SELECTED TEXT ->
Segment Open
Triple Phase Transitions: Understanding the Learning Dynamics of Large Language Models from a Neuroscience Perspective

TL;DR

The paper addresses why abrupt emergent abilities arise in large language models during training. It develops a triple-perspective framework—brain encoding alignment, probing of internal representations, and downstream benchmarking—to map learning dynamics across models and languages. The key finding is a consistent three-phase progression (Brain Alignment and Instruction Following; Brain Detachment and Stagnation; Brain Realignment and Consolidation) that co-occurs with shifts in internal representations and downstream performance, with language coverage shaping the timing and expression of these phases. This work demonstrates that brain activity can serve as a concrete, biologically grounded benchmark to guide the safe, interpretable development of future LLMs and highlights avenues for integrating neuroscience insights into AI evaluation.

Abstract

Large language models (LLMs) often exhibit abrupt emergent behavior, whereby new abilities arise at certain points during their training. This phenomenon, commonly referred to as a ''phase transition'', remains poorly understood. In this study, we conduct an integrative analysis of such phase transitions by examining three interconnected perspectives: the similarity between LLMs and the human brain, the internal states of LLMs, and downstream task performance. We propose a novel interpretation for the learning dynamics of LLMs that vary in both training data and architecture, revealing that three phase transitions commonly emerge across these models during training: (1) alignment with the entire brain surges as LLMs begin adhering to task instructions Brain Alignment and Instruction Following, (2) unexpectedly, LLMs diverge from the brain during a period in which downstream task accuracy temporarily stagnates Brain Detachment and Stagnation, and (3) alignment with the brain reoccurs as LLMs become capable of solving the downstream tasks Brain Realignment and Consolidation. These findings illuminate the underlying mechanisms of phase transitions in LLMs, while opening new avenues for interdisciplinary research bridging AI and neuroscience.

Figures (33)

• Figure 1: Overview of the study.aBrain encoding analysis. bProbing analysis (top) and benchmark analysis (bottom). c Three phase-transition phenomena during the learning process of LLMs, as identified through the results of the encoding, probing, and benchmark analyses. Red, green, and blue lines indicate encoding, probing, and benchmark accuracies, respectively, across all LLM checkpoints.
• Figure 2: Learning dynamics of LLMs exhibiting three phase transitions. The horizontal axis denotes the number of training tokens. The vertical axis denotes the average encoding accuracy for all voxels of a single participant (DM06) (red lines), the benchmark accuracy (blue lines), and the average probing accuracy for all LLM neurons calculated using MMLU (green lines). We select layers 25, 30, and 25 from OLMo-2, OLMo-0724, and LLM-jp, respectively, to capture the transitions that occur at each phase of the learning dynamics. The background color indicates the LLM phase. The legend indicates whether the language has been learned sufficiently by the model. No checkpoints preceding the 109 training tokens have been made publicly available aside from LLM-jp.
Segment Closed
WORK TO COMPLETE ->
a. In the text on phase transitions in large language models, what happens to downstream task accuracy during the Brain Detachment and Stagnation phase?
b. In the phase-transition text, why were layers 25, 30, and 25 chosen from OLMo-2, OLMo-0724, and LLM-jp for Figure 2? Answer in one to three sentences.
c. Carry on the text about phase transitions in large language models, picking up right after its last sentence.

MATERIAL SHOWN ->
Segment Open
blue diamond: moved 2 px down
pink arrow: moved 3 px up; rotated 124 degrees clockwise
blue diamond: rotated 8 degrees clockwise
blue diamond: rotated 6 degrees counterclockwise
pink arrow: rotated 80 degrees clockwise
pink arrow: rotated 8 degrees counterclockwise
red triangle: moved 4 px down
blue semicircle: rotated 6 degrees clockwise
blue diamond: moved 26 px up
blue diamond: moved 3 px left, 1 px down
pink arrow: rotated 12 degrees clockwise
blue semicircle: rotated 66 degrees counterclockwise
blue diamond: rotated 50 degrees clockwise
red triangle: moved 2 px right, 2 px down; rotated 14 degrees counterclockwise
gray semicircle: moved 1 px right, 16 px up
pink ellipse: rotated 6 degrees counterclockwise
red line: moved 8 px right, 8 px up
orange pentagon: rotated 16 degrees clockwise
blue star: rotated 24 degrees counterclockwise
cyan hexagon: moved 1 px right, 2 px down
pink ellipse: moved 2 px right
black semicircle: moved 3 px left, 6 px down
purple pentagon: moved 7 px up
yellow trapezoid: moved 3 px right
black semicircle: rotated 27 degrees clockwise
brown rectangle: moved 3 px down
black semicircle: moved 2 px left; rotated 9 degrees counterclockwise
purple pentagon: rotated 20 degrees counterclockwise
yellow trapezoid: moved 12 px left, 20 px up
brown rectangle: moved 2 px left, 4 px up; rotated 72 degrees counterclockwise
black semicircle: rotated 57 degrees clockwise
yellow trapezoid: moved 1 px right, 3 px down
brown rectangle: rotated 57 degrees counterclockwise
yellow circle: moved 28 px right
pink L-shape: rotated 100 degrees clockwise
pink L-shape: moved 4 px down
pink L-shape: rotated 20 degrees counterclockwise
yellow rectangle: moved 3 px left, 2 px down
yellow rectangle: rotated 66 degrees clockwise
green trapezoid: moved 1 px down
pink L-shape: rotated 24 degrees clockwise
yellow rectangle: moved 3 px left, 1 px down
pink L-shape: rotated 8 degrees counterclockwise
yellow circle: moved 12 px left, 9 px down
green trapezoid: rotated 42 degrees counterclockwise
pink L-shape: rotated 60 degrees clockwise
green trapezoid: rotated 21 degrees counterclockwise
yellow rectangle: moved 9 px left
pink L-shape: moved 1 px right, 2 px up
Segment Closed
RESPONSES ->
a. Downstream task accuracy temporarily stagnates.

b. Those layers were chosen to capture the transitions that occur at each phase of the models' learning dynamics.

c.
• Figure 3: Changes in the relationship with the brain. Differences in encoding accuracy among checkpoints for three participants (DM06, DM03, and DM07), projected onto the inflated (top, lateral, and medial views) and flattened cortical surface (occipital areas are at the center, only for DM06), for both the left and right hemispheres. We have chosen OLMo-2's checkpoints that capture the transitions at each phase of the learning dynamics. Brain regions with significant accuracy at either of the two checkpoints are colored ($p<0.05$, FDR-corrected). Voxels exhibiting higher accuracy at the later checkpoint are indicated in red, whereas those exhibiting higher accuracy at the earlier checkpoint are indicated in blue.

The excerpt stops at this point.